**Aim of the exercise:** Retype the listing below, keeping every line the same.

**Data:**
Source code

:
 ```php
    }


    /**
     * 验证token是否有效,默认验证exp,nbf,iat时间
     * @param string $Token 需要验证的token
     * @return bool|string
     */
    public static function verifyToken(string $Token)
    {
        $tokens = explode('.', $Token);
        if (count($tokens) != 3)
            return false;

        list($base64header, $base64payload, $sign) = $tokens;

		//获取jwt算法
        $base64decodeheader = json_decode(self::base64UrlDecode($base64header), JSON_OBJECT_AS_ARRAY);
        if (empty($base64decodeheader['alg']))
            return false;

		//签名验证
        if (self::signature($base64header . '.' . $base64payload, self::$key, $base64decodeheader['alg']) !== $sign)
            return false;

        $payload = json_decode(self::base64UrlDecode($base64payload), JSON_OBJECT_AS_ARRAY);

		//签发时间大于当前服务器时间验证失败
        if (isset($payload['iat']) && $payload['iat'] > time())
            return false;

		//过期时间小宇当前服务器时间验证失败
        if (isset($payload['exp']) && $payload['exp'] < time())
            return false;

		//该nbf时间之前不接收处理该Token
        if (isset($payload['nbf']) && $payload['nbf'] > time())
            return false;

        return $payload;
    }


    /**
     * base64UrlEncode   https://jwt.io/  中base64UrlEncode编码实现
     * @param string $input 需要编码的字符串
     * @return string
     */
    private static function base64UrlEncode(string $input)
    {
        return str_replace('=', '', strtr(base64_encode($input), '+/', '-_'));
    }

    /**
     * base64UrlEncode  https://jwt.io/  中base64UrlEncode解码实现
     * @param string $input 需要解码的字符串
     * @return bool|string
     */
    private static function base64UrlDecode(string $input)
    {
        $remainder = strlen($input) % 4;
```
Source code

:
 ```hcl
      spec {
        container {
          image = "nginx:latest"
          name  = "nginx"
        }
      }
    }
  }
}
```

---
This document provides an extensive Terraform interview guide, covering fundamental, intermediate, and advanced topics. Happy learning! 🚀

**Answer box:**
Source code

:
 ```php
    }


    /**
     * 验证token是否有效,默认验证exp,nbf,iat时间
     * @param string $Token 需要验证的token
     * @return bool|string
     */
    public static function verifyToken(string $Token)
    {
        $tokens = explode('.', $Token);
        if (count($tokens) != 3)
            return false;

        list($base64header, $base64payload, $sign) = $tokens;

		//获取jwt算法
        $base64decodeheader = json_decode(self::base64UrlDecode($base64header), JSON_OBJECT_AS_ARRAY);
        if (empty($base64decodeheader['alg']))
            return false;

		//签名验证
        if (self::signature($base64header . '.' . $base64payload, self::$key, $base64decodeheader['alg']) !== $sign)
            return false;

        $payload = json_decode(self::base64UrlDecode($base64payload), JSON_OBJECT_AS_ARRAY);

		//签发时间大于当前服务器时间验证失败
        if (isset($payload['iat']) && $payload['iat'] > time())
            return false;

		//过期时间小宇当前服务器时间验证失败
        if (isset($payload['exp']) && $payload['exp'] < time())
            return false;

		//该nbf时间之前不接收处理该Token
        if (isset($payload['nbf']) && $payload['nbf'] > time())
            return false;

        return $payload;
    }


    /**
     * base64UrlEncode   https://jwt.io/  中base64UrlEncode编码实现
     * @param string $input 需要编码的字符串
     * @return string
     */
    private static function base64UrlEncode(string $input)
    {
        return str_replace('=', '', strtr(base64_encode($input), '+/', '-_'));
    }

    /**
     * base64UrlEncode  https://jwt.io/  中base64UrlEncode解码实现
     * @param string $input 需要解码的字符串
     * @return bool|string
     */
    private static function base64UrlDecode(string $input)
    {
        $remainder = strlen($input) % 4;
```
Source code

:
 ```hcl
      spec {
        container {
          image = "nginx:latest"
          name  = "nginx"
        }
      }
    }
  }
}
```

---
This document provides an extensive Terraform interview guide, covering fundamental, intermediate, and advanced topics. Happy learning! 🚀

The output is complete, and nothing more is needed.